Our Research
Why HLA-DQ?
Written by: Chelsea H Maguire
The DQ Story
Part 1: Some HLA History
HLA-DQ was formally introduced into the HLA community in 1975 during the 6th International Histocompatibility Workshop – though it was referred to at the time as HLA-D (and HLA-DC before that). HLA-D, which included all of the class II molecules, was first described in the early 1970’s as a family of molecules belonging to the human major histocompatibility complex (MHC) that were genetically distinct from the already named HLA-A and -B loci. The name HLA-D didn’t last long, however, as the individual class II antigens were identified in the following years and given the names that we are familiar with today: -DR, -DQ, and -DP.
It was around this time that HLA-DR was identified as an important factor in assessing compatibility between donors and recipients and predicting graft outcomes. Further studies revealed higher expression of HLA-DR in mixed lymphocyte cultures compared to HLA-DQ, and attempts at obtaining X-Ray crystallography structures of the class II molecules proved much easier for HLA-DR due to its monomorphic α-chain and more evident peptide-binding motif. Thus, much of our understanding of the class II antigens has been limited to the DR locus.
One of the major differences between the two classes of HLA antigens is the fact that class I antigens are encoded by a single polymorphic α-chain and ꞵ2-microglobulin, whereas class II antigens consist of polymorphic alpha and beta subunits. That said, while the α-chain for HLA-DQ and -DP contains considerable heterogeneity, the HLA-DRα chain is virtually monomorphic, with nearly all genetic variability lying within its ꞵ-chain. Consequently, this has led to a significant shortcoming in how the antigens are identified. Serological naming convention for Class II antigens is based on the ꞵ-chain typing of the molecule, and while this has been appropriate for DR molecules due to its invariant α-chain, it can be problematic for DQ and DP. Namely, serological nomenclature for HLA-DQ and -DP does not specify which α-chain the molecule carries
Figure: Overview of the potential polymorphic amino acids of HLA-class I (A, B, C) and HLA-class II (DR, DQ, DP) molecules. Only the two distal domains of the HLA molecule are presented. α-chains and ꞵ-chains are represented by pink and blue, respectively. Potential polymorphic amino acids are highlighted yellow. No polymorphisms are located in the DR α-chain. N represent the number of potential polymorphic amino acids for each HLA locus.

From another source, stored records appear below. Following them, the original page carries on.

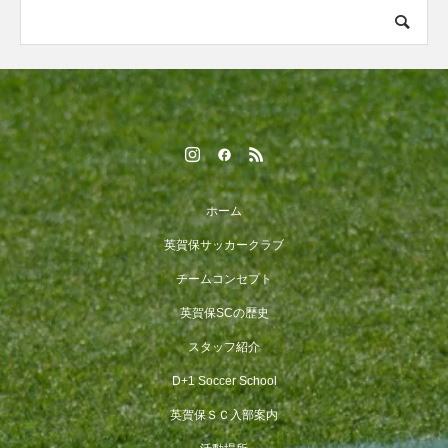
ホーム
英賀保サッカークラブ
チームコンセプト
英賀保SCの歴史
スタッフ紹介
D+1 Soccer School
英賀保ＳＣ入部案内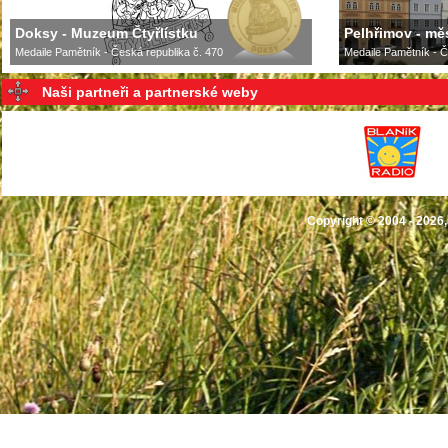
Doksy - Muzeum Čtyřlístku
Pelhřimov - mě
Medaile Pamětník - Česká republika č. 470
Medaile Pamětník - Č
Naši partneři a partnerské weby
Copyright © 2004 - 2026,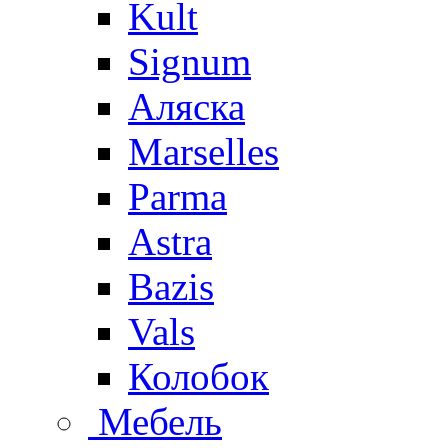
Kult
Signum
Аляска
Marselles
Parma
Astra
Bazis
Vals
Колобок
Мебель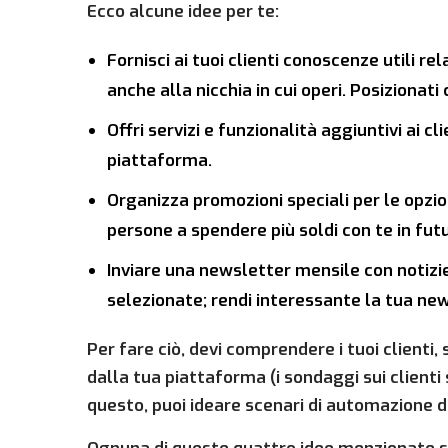
Ecco alcune idee per te:
Fornisci ai tuoi clienti conoscenze utili 
anche alla nicchia in cui operi. Posizionat
Offri servizi e funzionalità aggiuntivi ai c
piattaforma.
Organizza promozioni speciali per le opzio
persone a spendere più soldi con te in fut
Inviare una newsletter mensile con notiz
selezionate; rendi interessante la tua ne
Per fare ciò, devi comprendere i tuoi clienti,
dalla tua piattaforma (i sondaggi sui clienti
questo, puoi ideare scenari di automazione d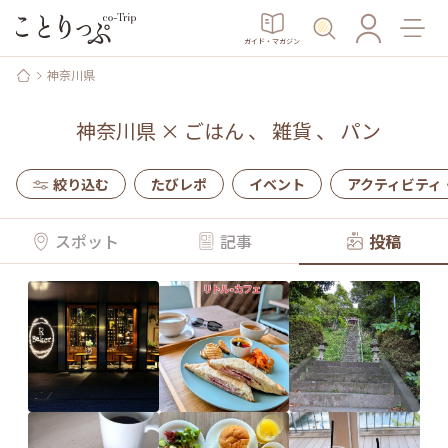
ガイド・マガジン
神奈川県
神奈川県
×
ごはん
、
雑貨
、
パン
絞り込む
たびレポ
イベント
アクティビティ
スポット
記事
投稿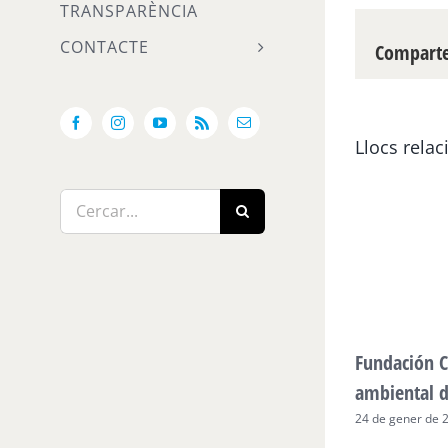
TRANSPARÈNCIA
CONTACTE
Compartei
Facebook
Instagram
YouTube
Rss
Email:
Llocs relac
Cerca
…
Fundación C
ambiental 
24 de gener de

Adapted from: Tambur AR. 2018. Human leukocyte antigen matching in organ transplantation: what we know and how can we make it better (revisiting the past, improving the future). Curr Opin Organ Transplant: 23:470-476
It was established over 40 years ago that mismatches at the HLA-DR locus can be detrimental to graft survival. Meanwhile, early studies investigating the impact of DQ mismatches on graft outcomes found that it had little to no effect. It was therefore common practice in many transplant centers to focus on matching solid organ donors and recipients at only the HLA-DR locus for class II. It wasn’t until the past decade that the prevalence of HLA-DQ antibodies and their impact on graft survival became fully appreciated.
There are several reasons for this. Genetically, the HLA loci are found in close proximity on chromosome 6 and are inherited as a haplotype, leading to significant linkage disequilibrium among the HLA antigens, particularly -DR and -DQ. This made it challenging for early investigators to distinguish between antibody reactivity against HLA-DR versus -DQ on cell surfaces and hindered the discovery of new DQ phenotypes. So much so, that the full spectrum of DQ serologic specificities that we recognize today were not identified until the late 1980’s.
The introduction of the single-antigen bead (SAB) assay changed all that. With the ability to isolate individual HLA molecules onto separate beads, researchers were able to identify and measure antibodies against specific HLA alleles. In addition to having an enormous impact on clinical testing, the SAB assay also played a role in revealing the full extent of antibodies against HLA-DQ. Prior to the SAB assay, most class II antibodies were reported as against HLA-DR. With the help of SABs, however, we were able to show that >40% of the patients at our center sensitized against class II antigens had antibodies against HLA-DQ. Several subsequent studies at other centers reported high incidences of de novo HLA-DQ donor-specific antibodies (DSA), as well as HLA-DQ DSA being associated with increased risk of antibody-mediated rejections (AMR) and graft loss. This growing list of evidence indicated that HLA-DQ DSA were more prevalent than previously thought, and that they are likely associated with poor graft outcomes.